Mr. Lange explained that there was no public purpose to my document request, and I had unnecessarily forced the Township to defend itself against what he described as my purposeless claims and the legitimate privacy interests of the property owner, who didn’t want the documents released. Mr. Lange repeated the “no public purpose” phrase 10 times so that no one would miss his point.
The fairness and integrity of property assessment is one of the most basic public issues. Property owners face it quarterly when they pay their taxes. They face it every day when the Committee spends their taxes.”
In Court, the judge easily saw the public purpose in my document request.
The record before the Court indicates that there may be legitimate issues with the QFarm assessment program and the concept of ‘Fake Farming.’ As a New Jersey taxpayer, Brooks plainly has a strong interest in the disclosure of this information (Decision, p. 36).
With the recognition of the public purpose, the rest of the case boiled down to a legal question of whether the documents were exempt from disclosure under OPRA. Mr. Lange made various arguments, which the Court rejected. He said that the information was exempt because it was a trade secret and proprietary commercial information. But he had no explanation of how or why this was so.
Nor could he explain how the property owner’s competitive position would have been hurt if the world knew how many flats of blueberries or barrels of cranberries he reported. Mr. Lange also said that the requested information was exempt because it concerned a “natural person.” But it was obvious from the documents that the information concerned either an estate or a business entity, not a human being.
The real concern in the case was privacy. Mr. Lange said that the Township has an obligation to safeguard a citizen’s personal information when the person reasonably expects the information to be kept private. I always thought it was hypocritical for him and Committee members to say this because they publicly released the personal check of the last treasurer of the now-dissolved Tabernacle Fire District without redacting her bank account number. This person is clearly a “natural person.”
In the OPRA case, the court considered seven established factors to determine if the privacy concern was justified. Only one factor, and part of another, favored non-disclosure.

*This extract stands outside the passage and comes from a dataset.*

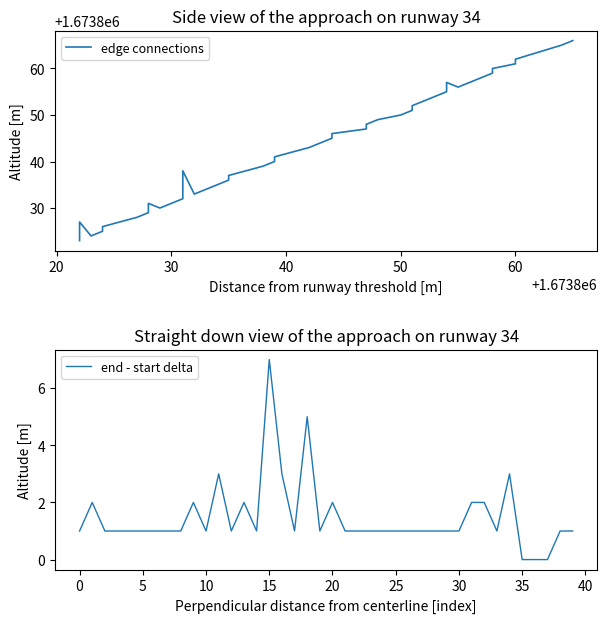

Reading left to right, what are all the values shown in this chart?

edge connections: 1673823	1673827	1673824	1673825	1673826	1673828	1673829	1673831	1673830	1673832	1673834	1673838	1673833	1673835	1673836	1673837	1673839	1673840	1673841	1673843	1673844	1673845	1673846	1673847	1673848	1673849	1673850	1673851	1673852	1673853	1673855	1673857	1673856	1673858	1673859	1673860	1673861	1673862	1673865	1673866
end - start delta: 1	2	1	1	1	1	1	1	1	2	1	3	1	2	1	7	3	1	5	1	2	1	1	1	1	1	1	1	1	1	1	2	2	1	3	0	0	0	1	1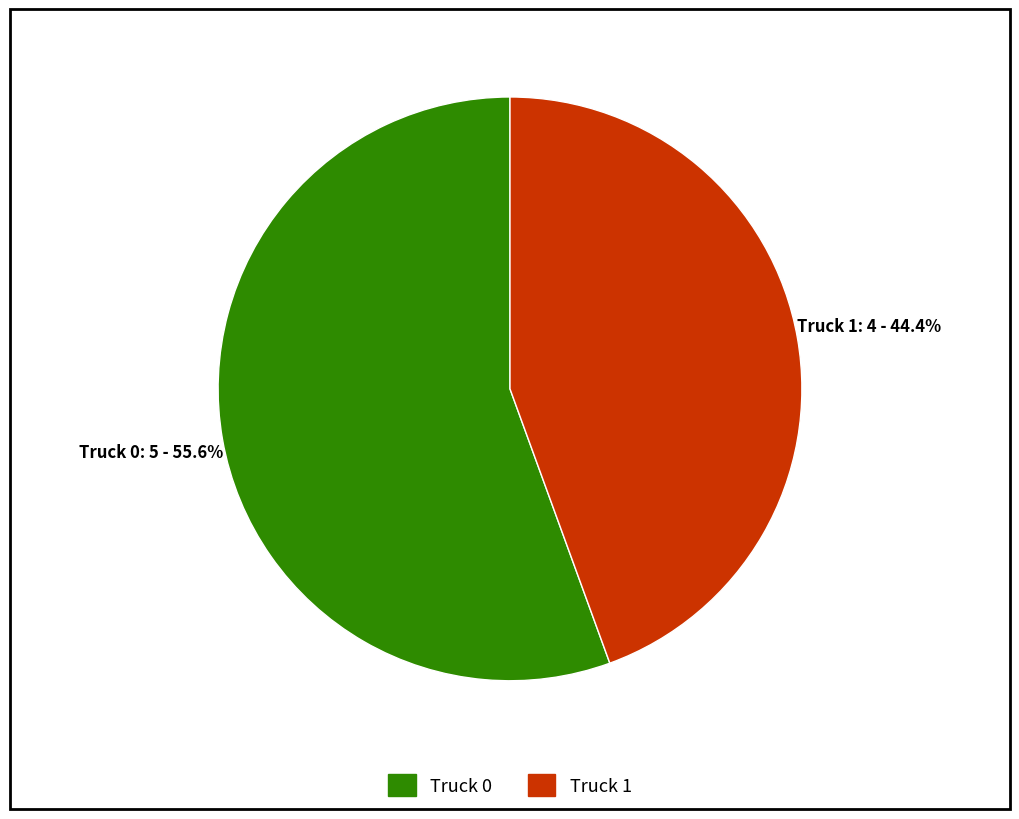

Between Truck 1 and Truck 0, which is larger?

Truck 0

The Court concluded that the documents should be provided under OPRA and the common law.
Because the Township wrongly withheld the documents, the Court also ordered that my attorney is entitled to reasonable attorney’s fees. The amount of those fees is currently being discussed by the Township Committee and my attorney.
One part of this case baffles me: Why did the Township spend so much time fighting to withhold these documents when the property owner himself didn’t care? We named Robert Brick as a defendant because it was his information that we sought. But he told the Court that he had no intention of participating in the case or defending his alleged privacy interest.
I understand that a township should be cautious about releasing information without giving the person who submitted the documents a real opportunity to be heard. But here, the property owner had many opportunities to be heard and chose not to get involved.
At the Court’s request, we notified the other co-executors of the estate. One was served and contacted us by telephone. The other refused service multiple times. Throughout the case, neither the property owner nor the Township disputed anything I said.
Long before the Judge’s ruling in June 2016, there was a point when the Township should have been satisfied that it met its obligation to safeguard the property owner’s information. That point occurred after the property owner received sufficient opportunity to get involved, but said he wouldn’t participate. This happened around May 2015. After that point, what was the Township fighting for?